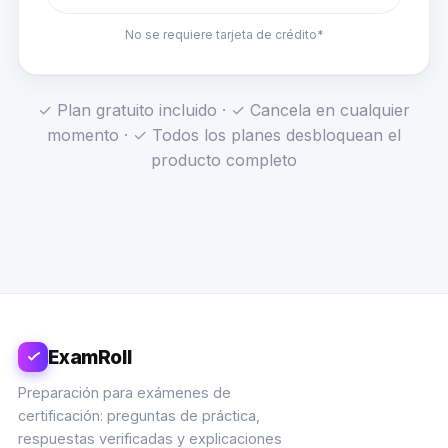
No se requiere tarjeta de crédito*
✓ Plan gratuito incluido · ✓ Cancela en cualquier
momento · ✓ Todos los planes desbloquean el
producto completo
ExamRoll
Preparación para exámenes de
certificación: preguntas de práctica,
respuestas verificadas y explicaciones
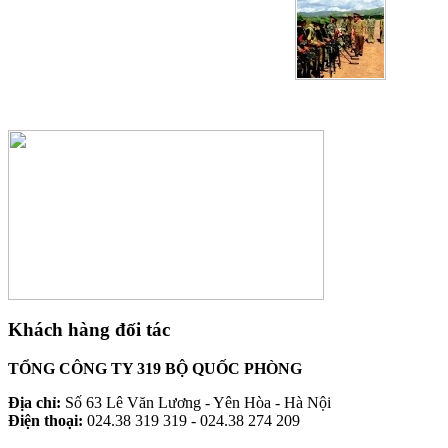
Khách hàng đối tác
TỔNG CÔNG TY 319 BỘ QUỐC PHÒNG
Địa chỉ:
Số 63 Lê Văn Lương - Yên Hòa - Hà Nội
Điện thoại:
024.38 319 319 - 024.38 274 209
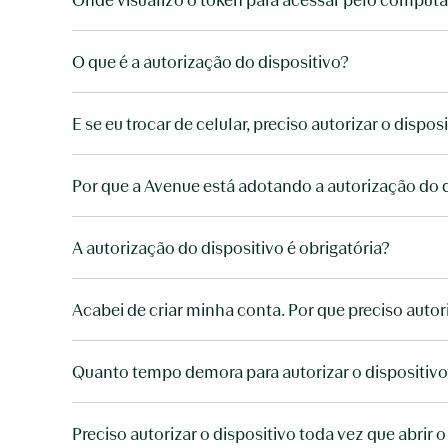
O que é a autorização do dispositivo?
E se eu trocar de celular, preciso autorizar o dispos
Por que a Avenue está adotando a autorização do 
A autorização do dispositivo é obrigatória?
Acabei de criar minha conta. Por que preciso autor
Quanto tempo demora para autorizar o dispositiv
Preciso autorizar o dispositivo toda vez que abrir o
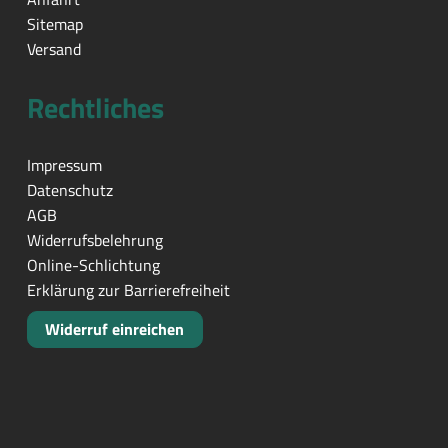
Sitemap
Versand
Rechtliches
Impressum
Datenschutz
AGB
Widerrufsbelehrung
Online-Schlichtung
Erklärung zur Barrierefreiheit
Widerruf einreichen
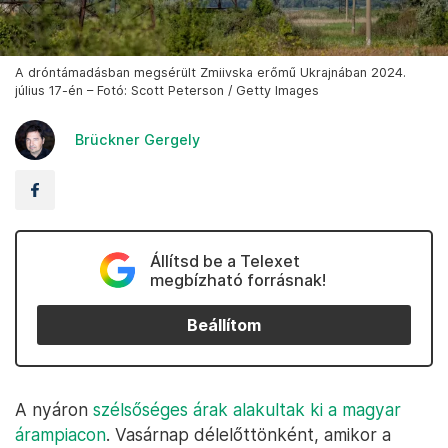
A dróntámadásban megsérült Zmiivska erőmű Ukrajnában 2024.
július 17-én – Fotó: Scott Peterson / Getty Images
Brückner Gergely
Állítsd be a Telexet
megbízható forrásnak!
Beállítom
A nyáron
szélsőséges árak alakultak ki a magyar
árampiacon
. Vasárnap délelőttönként, amikor a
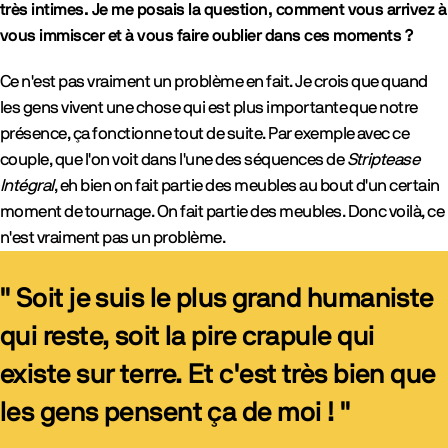
très intimes. Je me posais la question, comment vous arrivez à
vous immiscer et à vous faire oublier dans ces moments ?
Ce n'est pas vraiment un problème en fait. Je crois que quand
les gens vivent une chose qui est plus importante que notre
présence, ça fonctionne tout de suite. Par exemple avec ce
couple, que l'on voit dans l'une des séquences de
Striptease
Intégral
, eh bien on fait partie des meubles au bout d'un certain
moment de tournage. On fait partie des meubles. Donc voilà, ce
n'est vraiment pas un problème.
" Soit je suis le plus grand humaniste
qui reste, soit la pire crapule qui
existe sur terre. Et c'est très bien que
les gens pensent ça de moi ! "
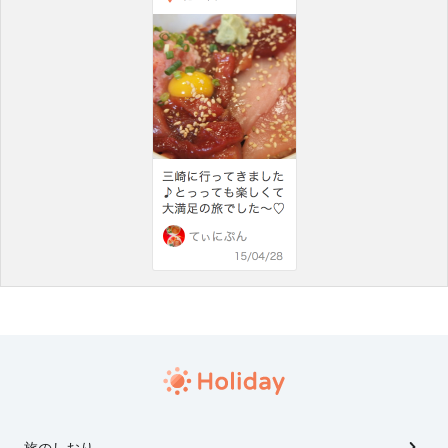
旅のしおり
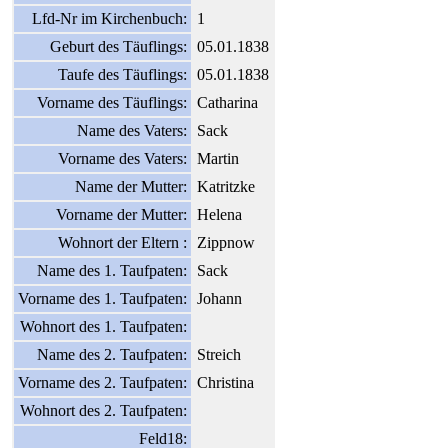
Lfd-Nr im Kirchenbuch:
1
Geburt des Täuflings:
05.01.1838
Taufe des Täuflings:
05.01.1838
Vorname des Täuflings:
Catharina
Name des Vaters:
Sack
Vorname des Vaters:
Martin
Name der Mutter:
Katritzke
Vorname der Mutter:
Helena
Wohnort der Eltern :
Zippnow
Name des 1. Taufpaten:
Sack
Vorname des 1. Taufpaten:
Johann
Wohnort des 1. Taufpaten:
Name des 2. Taufpaten:
Streich
Vorname des 2. Taufpaten:
Christina
Wohnort des 2. Taufpaten:
Feld18:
========================================
> [Instructions to follow]
Respond with the exact lines above running from the one containing "Widerrufsbelehrung" to the one containing "moment de tournage.", both ends kept and no pictures included.

> [Written solution]
Widerrufsbelehrung
Online-Schlichtung
Erklärung zur Barrierefreiheit
Widerruf einreichen
A dróntámadásban megsérült Zmiivska erőmű Ukrajnában 2024.
július 17-én – Fotó: Scott Peterson / Getty Images
Brückner Gergely
Állítsd be a Telexet
megbízható forrásnak!
Beállítom
A nyáron
szélsőséges árak alakultak ki a magyar
árampiacon
. Vasárnap délelőttönként, amikor a
très intimes. Je me posais la question, comment vous arrivez à
vous immiscer et à vous faire oublier dans ces moments ?
Ce n'est pas vraiment un problème en fait. Je crois que quand
les gens vivent une chose qui est plus importante que notre
présence, ça fonctionne tout de suite. Par exemple avec ce
couple, que l'on voit dans l'une des séquences de
Striptease
Intégral
, eh bien on fait partie des meubles au bout d'un certain
moment de tournage. On fait partie des meubles. Donc voilà, ce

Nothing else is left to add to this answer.